Okay I'll be the first to say it, since its inevitably going here:
What about the cost of your equipment? Electricity to run your refridgerator/ferm chiller? Your personal time that it takes to fix that leaky faucet or clean 100 bottles a week?
You have to draw the line somewhere.
Me personally I look at cost of ingredients and immediate operational costs that go with the brewday. Stuff like propane, electric, water, ice, etc are what I count in.
If you just look at ingredients I can be below 10 bucks per 5 gallons for a simple pale ale or the like (reuse yeast, buy hops and grains in bulk). But when you add the operational costs I estimate that goes up to between 15 and 20 dollars.

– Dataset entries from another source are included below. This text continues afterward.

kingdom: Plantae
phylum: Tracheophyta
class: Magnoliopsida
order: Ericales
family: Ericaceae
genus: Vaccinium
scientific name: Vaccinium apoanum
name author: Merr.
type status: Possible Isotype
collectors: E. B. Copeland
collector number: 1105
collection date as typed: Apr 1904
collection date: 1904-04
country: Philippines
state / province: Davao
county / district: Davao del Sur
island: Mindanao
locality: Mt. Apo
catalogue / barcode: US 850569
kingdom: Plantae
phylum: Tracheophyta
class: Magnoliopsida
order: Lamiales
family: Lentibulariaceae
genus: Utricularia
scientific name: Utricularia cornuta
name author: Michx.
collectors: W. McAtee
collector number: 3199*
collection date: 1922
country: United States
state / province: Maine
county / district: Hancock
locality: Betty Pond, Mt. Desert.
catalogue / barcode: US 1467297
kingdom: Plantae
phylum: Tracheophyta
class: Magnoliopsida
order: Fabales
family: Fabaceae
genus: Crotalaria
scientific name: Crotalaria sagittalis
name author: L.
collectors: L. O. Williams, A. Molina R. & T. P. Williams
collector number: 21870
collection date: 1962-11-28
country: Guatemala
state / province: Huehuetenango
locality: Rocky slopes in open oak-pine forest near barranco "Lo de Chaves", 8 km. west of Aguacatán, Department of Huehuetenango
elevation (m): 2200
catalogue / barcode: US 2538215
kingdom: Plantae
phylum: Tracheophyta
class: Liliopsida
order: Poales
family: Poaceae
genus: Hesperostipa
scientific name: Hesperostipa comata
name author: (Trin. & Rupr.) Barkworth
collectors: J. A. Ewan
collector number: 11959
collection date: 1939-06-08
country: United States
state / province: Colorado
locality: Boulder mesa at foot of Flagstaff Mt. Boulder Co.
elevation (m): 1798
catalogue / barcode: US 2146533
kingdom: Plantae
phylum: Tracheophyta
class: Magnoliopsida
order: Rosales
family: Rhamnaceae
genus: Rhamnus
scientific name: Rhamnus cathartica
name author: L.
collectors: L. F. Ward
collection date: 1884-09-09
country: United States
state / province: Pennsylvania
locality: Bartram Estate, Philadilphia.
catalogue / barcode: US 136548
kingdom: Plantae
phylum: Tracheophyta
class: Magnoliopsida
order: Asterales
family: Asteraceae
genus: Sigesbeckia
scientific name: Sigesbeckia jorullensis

Propane is expensive. I've started to battle that cost by building a E-HLT, now I can get between 3-4 10 gallon brews off one tank. That puts the propane cost per batch at around 2.50 per 5 gallons.
Ice is also expensive. I buy 10-20 lbs per brewday usually. This is like 3-4 bucks. I have fought this cost by freezing 2 liter bottles a few days before brewday.
Water is not so expensive since I have a dedicated filter at my brew area. Sometimes I will use bottled spring water if I feel like it. I havent noticed much of a difference so I guess my tap water is pretty good.